En ajoutant à ces trois chantiers les ordonnances « réformant le dialogue social », adoptées à l’été 2017, la ministre du Travail évoque dans le Parisien ce vendredi les « quatre piliers de la flexisécurité française » (une notion qui combine flexibilité du marché du travail et sécurité des actifs).

Muriel Pénicaud, qui annonce que le texte ne fera pas, cette fois, l’objet d’ordonnances, affirme que le gouvernement est « en phase avec le texte de l’accord », conclu le 22 février entre syndicats et patronat, après six semaines de discussions. Plusieurs syndicats conditionnent néanmoins leur signature aux arbitrages du gouvernement. La CFDT attend notamment de l’exécutif qu’il respecte « l’équilibre du texte ».

Les démissionnaires couverts par l’assurance chômage (sous conditions)

Parmi la création de « nouveaux droits» : l’extension aux démissionnaires des allocations-chômage. Ce droit existe déjà dans une quinzaine de situations précises : c’est notamment le cas des salariés qui quittent leur entreprise, pour suivre leur conjoint(e) qui a été muté(e).

L’élargissement de ce droit à tous les salariés était une promesse de campagne d’Emmanuel Macron, accueillie avec de sérieuses réserves de la part des partenaires sociaux, qui craignaient une dégradation des comptes de l’Unedic, l’organisme qui gère l’assurance chômage. Les syndicats ont obtenu gain de cause : ces démissionnaires auront la même durée d’indemnisation que les autres, à savoir deux ans (trois dans le cas des séniors). La ministre n’a cependant rien indiqué sur le montant de celle-ci.

> DONNÉES FOURNIES
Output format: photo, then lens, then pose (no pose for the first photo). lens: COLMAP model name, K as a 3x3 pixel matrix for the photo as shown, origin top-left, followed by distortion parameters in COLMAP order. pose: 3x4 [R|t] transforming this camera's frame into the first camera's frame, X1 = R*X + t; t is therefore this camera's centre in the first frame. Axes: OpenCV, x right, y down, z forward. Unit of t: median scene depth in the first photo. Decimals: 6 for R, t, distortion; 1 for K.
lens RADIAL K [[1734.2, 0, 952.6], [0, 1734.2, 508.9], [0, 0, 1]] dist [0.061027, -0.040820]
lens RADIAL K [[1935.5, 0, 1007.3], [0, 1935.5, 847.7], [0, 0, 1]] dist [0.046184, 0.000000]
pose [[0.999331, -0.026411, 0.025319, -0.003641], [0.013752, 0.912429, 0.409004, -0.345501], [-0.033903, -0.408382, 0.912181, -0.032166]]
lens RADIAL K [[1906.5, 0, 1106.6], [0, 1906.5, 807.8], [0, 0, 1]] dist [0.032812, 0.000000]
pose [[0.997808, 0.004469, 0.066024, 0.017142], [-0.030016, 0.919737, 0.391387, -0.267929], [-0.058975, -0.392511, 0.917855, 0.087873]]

==

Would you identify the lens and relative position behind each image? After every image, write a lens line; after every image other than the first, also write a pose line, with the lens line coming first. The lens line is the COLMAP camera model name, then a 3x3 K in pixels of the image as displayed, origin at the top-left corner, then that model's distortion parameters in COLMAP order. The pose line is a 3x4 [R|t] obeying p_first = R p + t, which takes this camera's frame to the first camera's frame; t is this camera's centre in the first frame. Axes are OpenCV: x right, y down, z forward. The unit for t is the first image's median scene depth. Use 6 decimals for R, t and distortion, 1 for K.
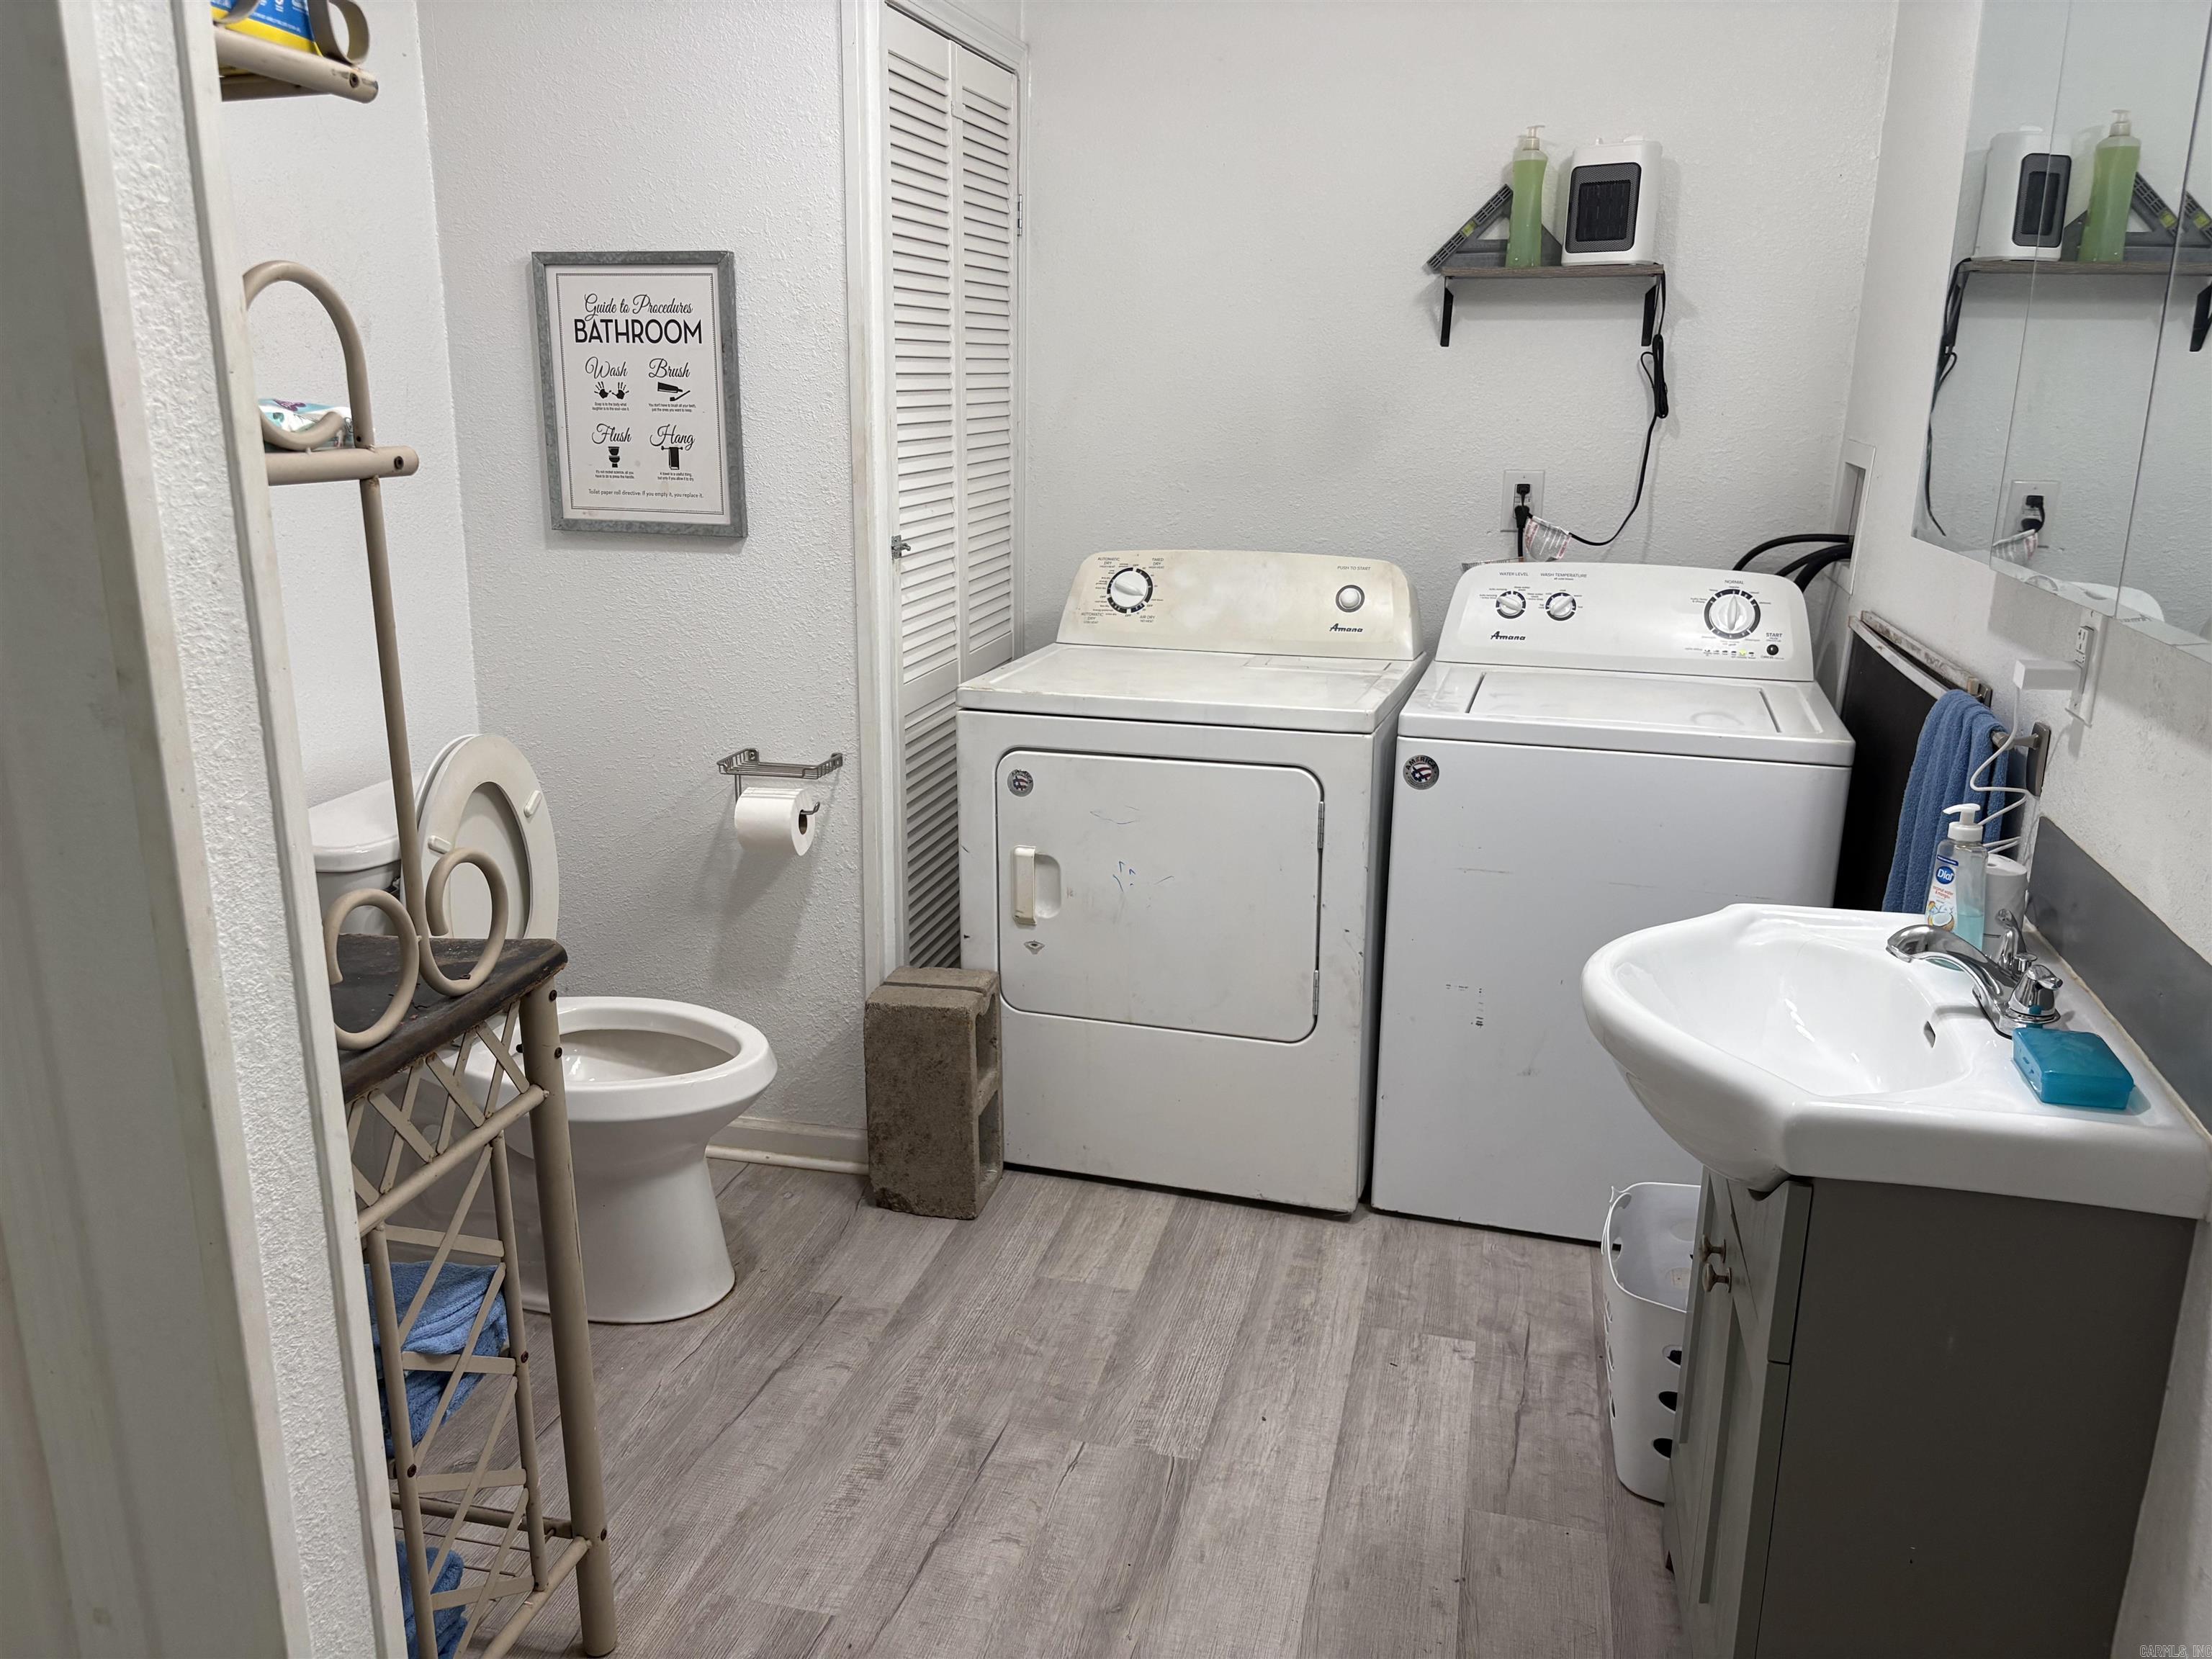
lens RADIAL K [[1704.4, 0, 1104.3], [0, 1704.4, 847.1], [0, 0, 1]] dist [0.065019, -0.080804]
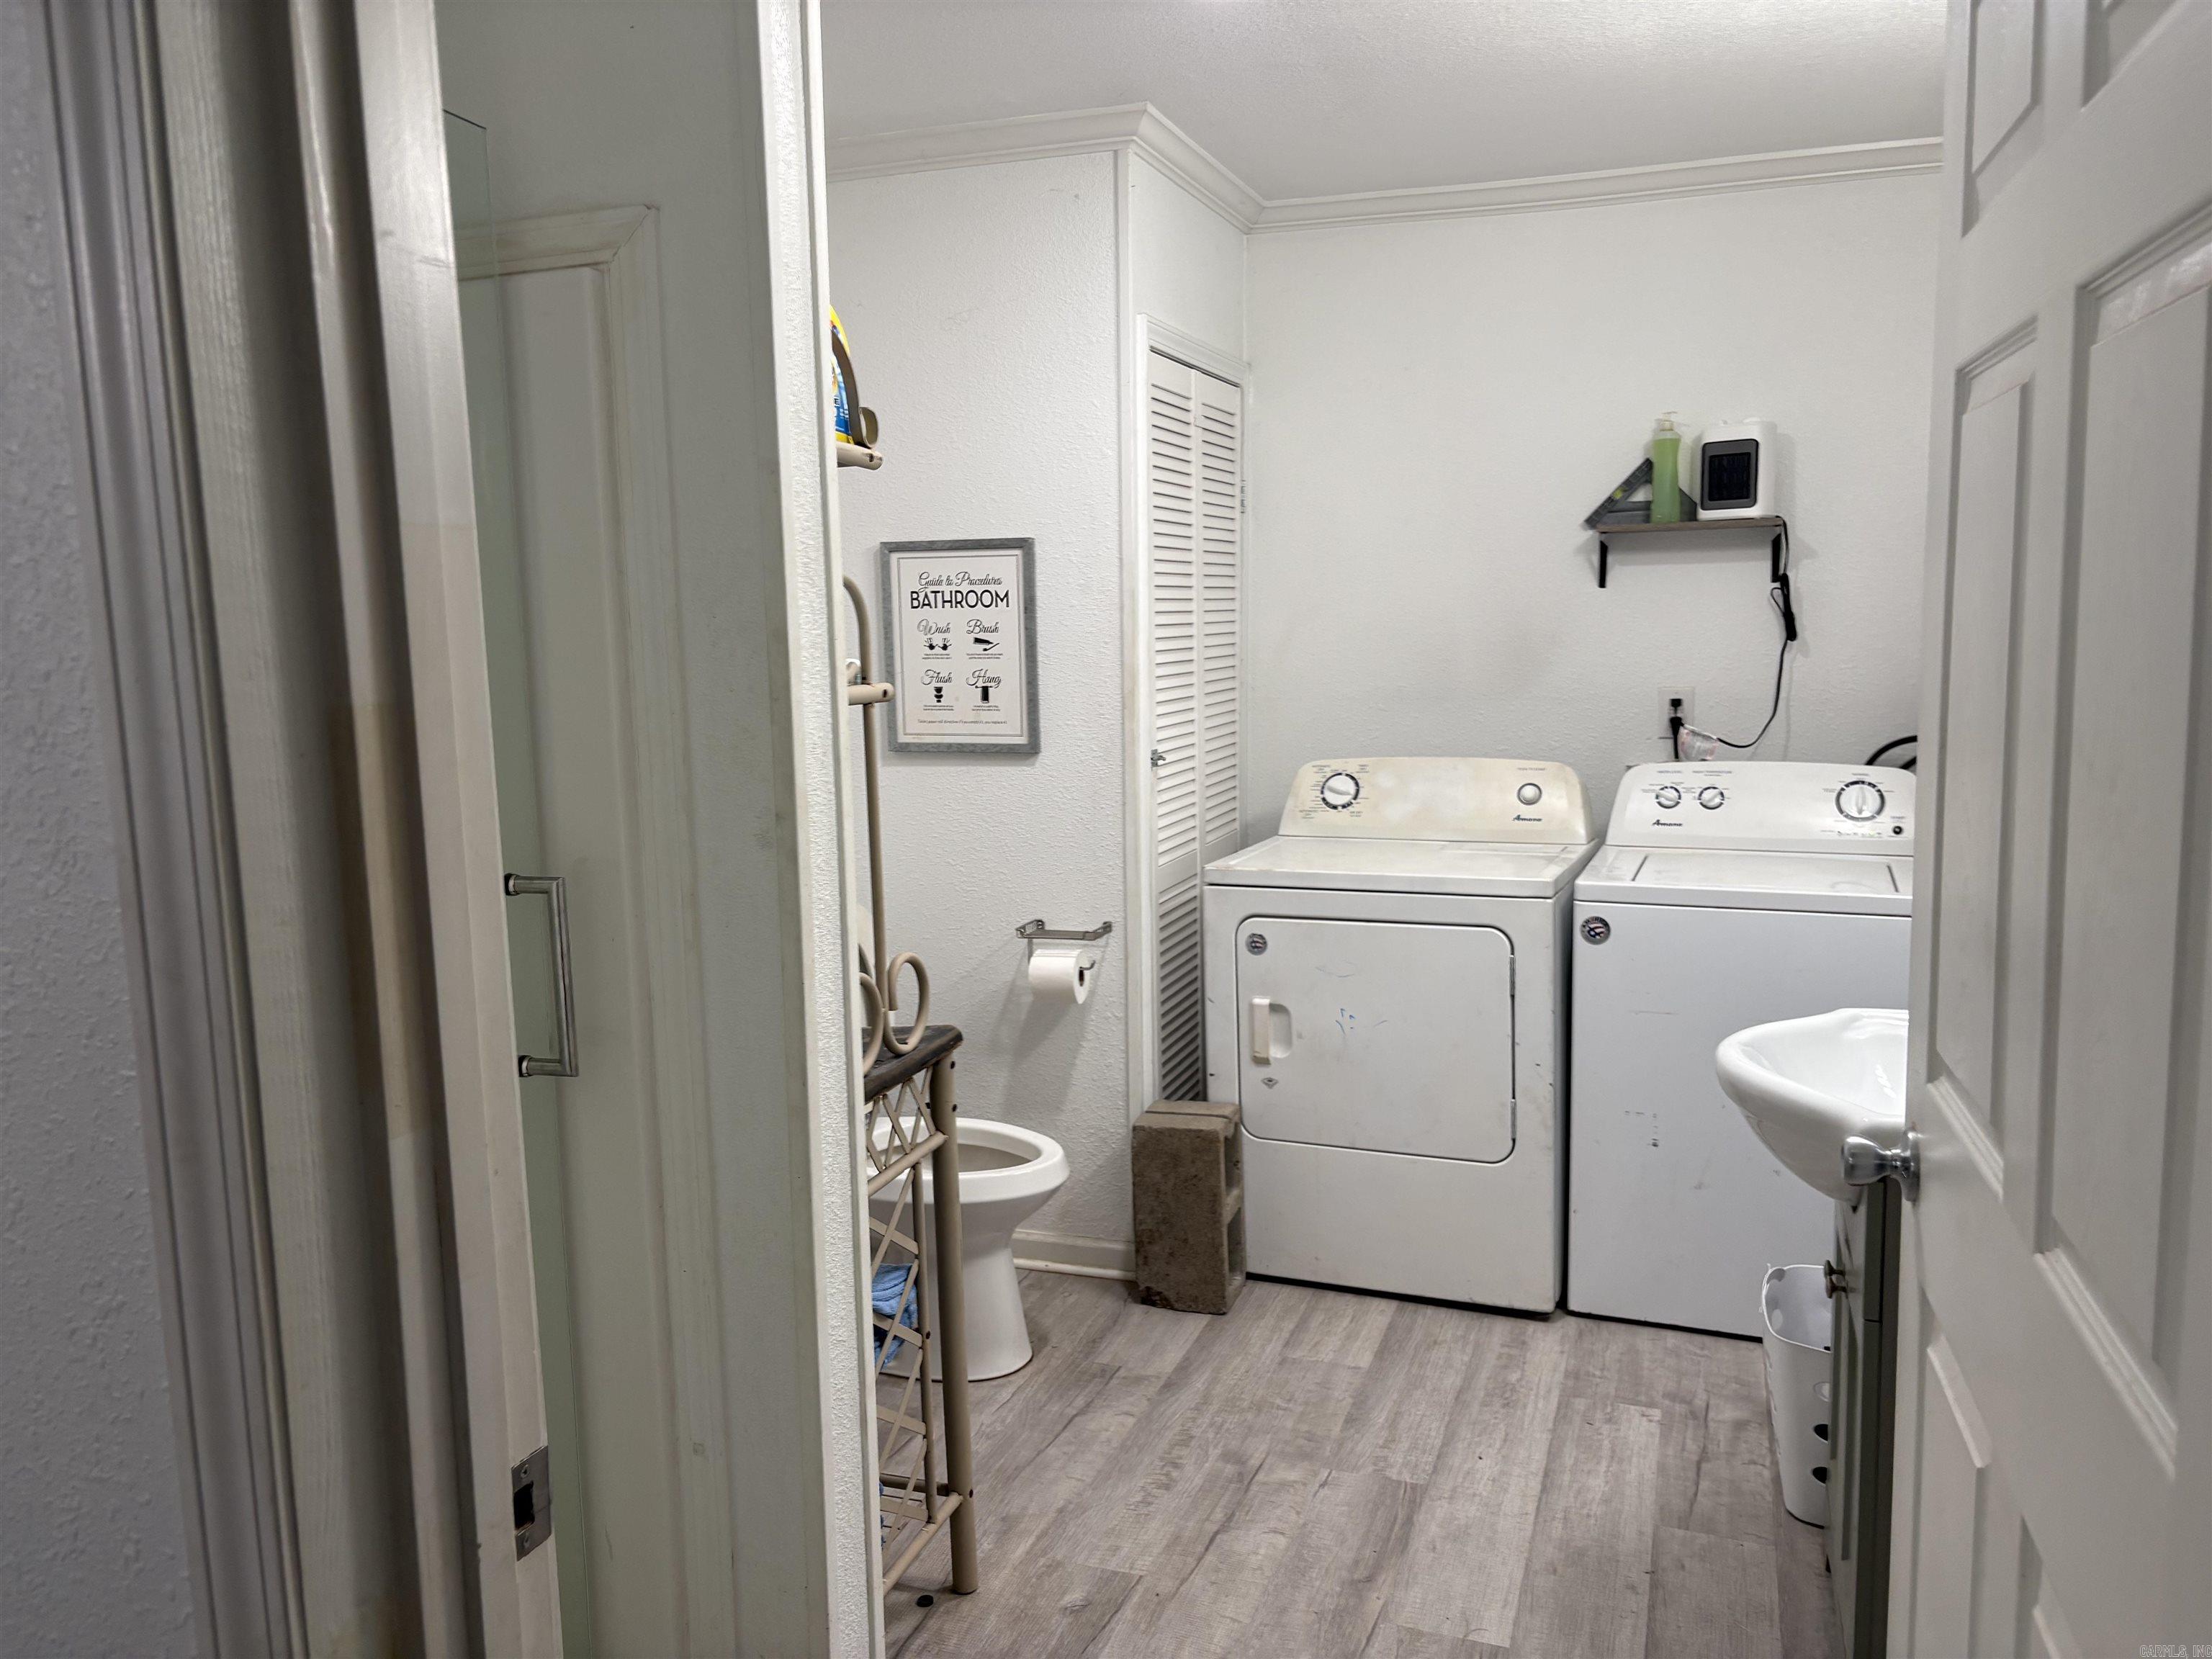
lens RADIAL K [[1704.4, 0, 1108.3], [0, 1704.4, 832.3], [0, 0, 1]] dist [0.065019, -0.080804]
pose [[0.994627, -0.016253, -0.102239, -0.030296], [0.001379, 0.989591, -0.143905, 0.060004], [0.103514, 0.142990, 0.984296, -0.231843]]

> CONSIGNE
Reprenez l'extrait sur la réforme de l'assurance chômage et écrivez la suite de sa dernière phrase.

> RÉSULTAT DE L'EXERCICE
Les conditions d’éligibilité seront strictes. Le gouvernement veut limiter la possibilité d’user ce droit une fois tous les cinq ans. Et le salarié devra présenter obligatoirement un projet professionnel qui devra être « vérifié » au préalable par une instance. Libération ajoute que le projet du salarié devra même répondre « aux besoins du marché ».

Selon la ministre, qui insiste sur la nécessité de « bien informer » les salariés en amont, entre 20.000 et 30.000 personnes pourraient être concernées chaque année.

De leur côté, les partenaires sociaux ont proposé de conditionner le droit à une ancienneté dans l’emploi de sept années.

Ce point majeur de la réforme, selon le calcul des syndicats, impliquerait un surcoût de 180 millions d’euros pour l’Unedic. Avec l’abaissement à 5 ans du gouvernement, « quelques dizaines de millions d’euros supplémentaires » s’ajouteraient, estime Muriel Pénicaud. « Sur un budget global de 33 milliards d’euros, ça ne change pas la dimension du sujet. »

Les indépendants indemnisés sous un régime différent

Autre promesse présidentielle à traduire dans la réforme : l’indemnisation chômage des indépendants qui cesseraient leur activité. Le projet du gouvernement prévoit le versement de 800 euros, pendant six mois, pour les indépendants en liquidation judiciaire et qui avaient un bénéfice annuel « autour de 10.000 euros ». « C’est un signal fort que nous envoyons à tous ceux qui ont le courage et l’envie de se lancer », selon la ministre citée par Le Parisien. Notons qu’en 2016, le montant de l’allocation-chômage moyenne atteignait 1.010 euros nets.

En revanche, l’Unedic, dont les comptes devraient retrouver l’équilibre l’an prochain, ne devrait pas intervenir dans le financement de la mesure. Selon la ministre, le nouveau droit sera financé par les recettes de la CSG.

Limiter le recours aux contrats courts

La lutte contre les contrats courts (CDD, intérim), qui représentent 90% des recrutements selon les chiffres du gouvernement, est renvoyée aux branches professionnelles, qui négocieront chacune jusqu’en décembre pour se fixer des « objectifs quantitatifs et qualificatifs ». En cas de résultats non satisfaisants, le gouvernement menace à nouveau de dégainer son système de bonus-malus, qui n’a pas du tout les faveurs du patronat. Les modalités n’en sont pas précisées mais Muriel Pénicaud a prévenu que cette possibilité serait inscrite dans le projet de loi.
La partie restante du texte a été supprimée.